* [The task] Pick each line containing the word "linecap" out of the data below.

* [Data to process]
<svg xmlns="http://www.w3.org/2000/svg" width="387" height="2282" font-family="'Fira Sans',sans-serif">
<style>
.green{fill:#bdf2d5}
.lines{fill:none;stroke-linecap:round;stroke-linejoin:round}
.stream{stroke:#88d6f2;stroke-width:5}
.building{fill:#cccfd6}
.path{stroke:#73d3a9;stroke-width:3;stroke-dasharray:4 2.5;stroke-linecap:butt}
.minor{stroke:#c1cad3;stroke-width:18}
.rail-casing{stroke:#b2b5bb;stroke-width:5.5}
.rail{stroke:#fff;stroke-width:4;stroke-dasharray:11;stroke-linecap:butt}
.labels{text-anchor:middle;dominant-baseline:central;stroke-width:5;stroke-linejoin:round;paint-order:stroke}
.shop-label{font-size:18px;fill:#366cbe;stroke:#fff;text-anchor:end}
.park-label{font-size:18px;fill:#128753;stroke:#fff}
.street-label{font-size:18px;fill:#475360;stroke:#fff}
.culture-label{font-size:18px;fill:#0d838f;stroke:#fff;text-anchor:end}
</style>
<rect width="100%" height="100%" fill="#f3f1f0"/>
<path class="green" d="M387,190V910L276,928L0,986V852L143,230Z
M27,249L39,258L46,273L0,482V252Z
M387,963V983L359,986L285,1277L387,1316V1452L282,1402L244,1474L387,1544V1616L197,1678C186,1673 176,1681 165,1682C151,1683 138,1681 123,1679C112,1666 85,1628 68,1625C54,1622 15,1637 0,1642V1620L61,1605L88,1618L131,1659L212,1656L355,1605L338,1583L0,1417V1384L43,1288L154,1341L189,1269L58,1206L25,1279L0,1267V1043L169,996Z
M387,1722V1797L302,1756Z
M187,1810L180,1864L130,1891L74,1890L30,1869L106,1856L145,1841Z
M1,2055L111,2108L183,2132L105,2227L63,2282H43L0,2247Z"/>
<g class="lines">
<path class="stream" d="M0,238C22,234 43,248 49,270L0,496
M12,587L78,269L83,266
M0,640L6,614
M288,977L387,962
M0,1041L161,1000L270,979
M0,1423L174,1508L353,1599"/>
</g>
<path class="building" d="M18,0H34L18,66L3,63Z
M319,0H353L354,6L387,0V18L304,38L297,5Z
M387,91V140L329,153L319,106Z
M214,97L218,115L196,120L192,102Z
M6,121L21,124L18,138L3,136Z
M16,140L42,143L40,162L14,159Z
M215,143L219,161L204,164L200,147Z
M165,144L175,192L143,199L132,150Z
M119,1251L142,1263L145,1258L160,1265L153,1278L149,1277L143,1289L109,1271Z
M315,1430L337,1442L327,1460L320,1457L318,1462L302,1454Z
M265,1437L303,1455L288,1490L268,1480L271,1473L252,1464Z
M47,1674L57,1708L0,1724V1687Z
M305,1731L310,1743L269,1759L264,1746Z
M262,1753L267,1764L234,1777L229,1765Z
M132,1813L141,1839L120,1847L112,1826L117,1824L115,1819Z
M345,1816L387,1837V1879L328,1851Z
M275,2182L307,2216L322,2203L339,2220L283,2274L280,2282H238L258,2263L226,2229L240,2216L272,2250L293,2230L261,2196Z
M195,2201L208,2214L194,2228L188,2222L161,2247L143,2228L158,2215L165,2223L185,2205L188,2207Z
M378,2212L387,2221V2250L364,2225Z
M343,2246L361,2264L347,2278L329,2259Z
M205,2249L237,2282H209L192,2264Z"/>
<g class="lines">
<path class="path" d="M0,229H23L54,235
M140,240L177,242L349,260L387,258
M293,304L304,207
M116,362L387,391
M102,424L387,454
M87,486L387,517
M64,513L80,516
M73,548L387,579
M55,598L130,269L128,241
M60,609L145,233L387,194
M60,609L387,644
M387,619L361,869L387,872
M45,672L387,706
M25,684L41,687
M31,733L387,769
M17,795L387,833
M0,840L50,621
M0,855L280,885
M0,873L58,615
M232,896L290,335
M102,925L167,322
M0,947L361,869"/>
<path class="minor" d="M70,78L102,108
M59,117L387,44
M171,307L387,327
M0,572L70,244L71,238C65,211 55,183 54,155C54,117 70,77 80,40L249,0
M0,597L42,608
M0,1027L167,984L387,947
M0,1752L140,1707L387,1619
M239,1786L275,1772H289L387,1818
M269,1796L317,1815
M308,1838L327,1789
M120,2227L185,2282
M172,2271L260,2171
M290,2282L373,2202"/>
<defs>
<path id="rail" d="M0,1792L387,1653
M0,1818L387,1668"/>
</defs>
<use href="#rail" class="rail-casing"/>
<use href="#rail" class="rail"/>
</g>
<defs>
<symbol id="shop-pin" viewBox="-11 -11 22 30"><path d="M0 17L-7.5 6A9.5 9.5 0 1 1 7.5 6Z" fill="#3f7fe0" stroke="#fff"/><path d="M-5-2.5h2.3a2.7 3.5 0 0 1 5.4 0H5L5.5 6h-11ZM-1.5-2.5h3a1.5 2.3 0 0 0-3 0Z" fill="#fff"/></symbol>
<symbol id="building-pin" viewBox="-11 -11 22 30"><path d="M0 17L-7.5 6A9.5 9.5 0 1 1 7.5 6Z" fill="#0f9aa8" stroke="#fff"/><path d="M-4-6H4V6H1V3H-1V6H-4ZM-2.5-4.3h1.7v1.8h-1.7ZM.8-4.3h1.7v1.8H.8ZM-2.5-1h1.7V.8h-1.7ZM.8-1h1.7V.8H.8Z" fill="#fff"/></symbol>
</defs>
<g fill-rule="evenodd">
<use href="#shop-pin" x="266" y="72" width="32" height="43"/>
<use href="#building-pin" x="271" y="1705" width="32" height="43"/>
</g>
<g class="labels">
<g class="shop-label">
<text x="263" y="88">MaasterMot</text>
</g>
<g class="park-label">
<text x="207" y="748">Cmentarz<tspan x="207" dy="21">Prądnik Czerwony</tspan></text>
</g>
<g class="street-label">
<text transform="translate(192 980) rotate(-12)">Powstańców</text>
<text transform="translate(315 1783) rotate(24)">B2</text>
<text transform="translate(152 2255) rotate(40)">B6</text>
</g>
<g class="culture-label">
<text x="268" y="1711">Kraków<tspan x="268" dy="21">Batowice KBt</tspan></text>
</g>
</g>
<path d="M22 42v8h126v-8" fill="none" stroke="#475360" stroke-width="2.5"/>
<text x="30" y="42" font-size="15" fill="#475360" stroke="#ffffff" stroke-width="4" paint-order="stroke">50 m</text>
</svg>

* [Response to this task]
.lines{fill:none;stroke-linecap:round;stroke-linejoin:round}
.path{stroke:#73d3a9;stroke-width:3;stroke-dasharray:4 2.5;stroke-linecap:butt}
.rail{stroke:#fff;stroke-width:4;stroke-dasharray:11;stroke-linecap:butt}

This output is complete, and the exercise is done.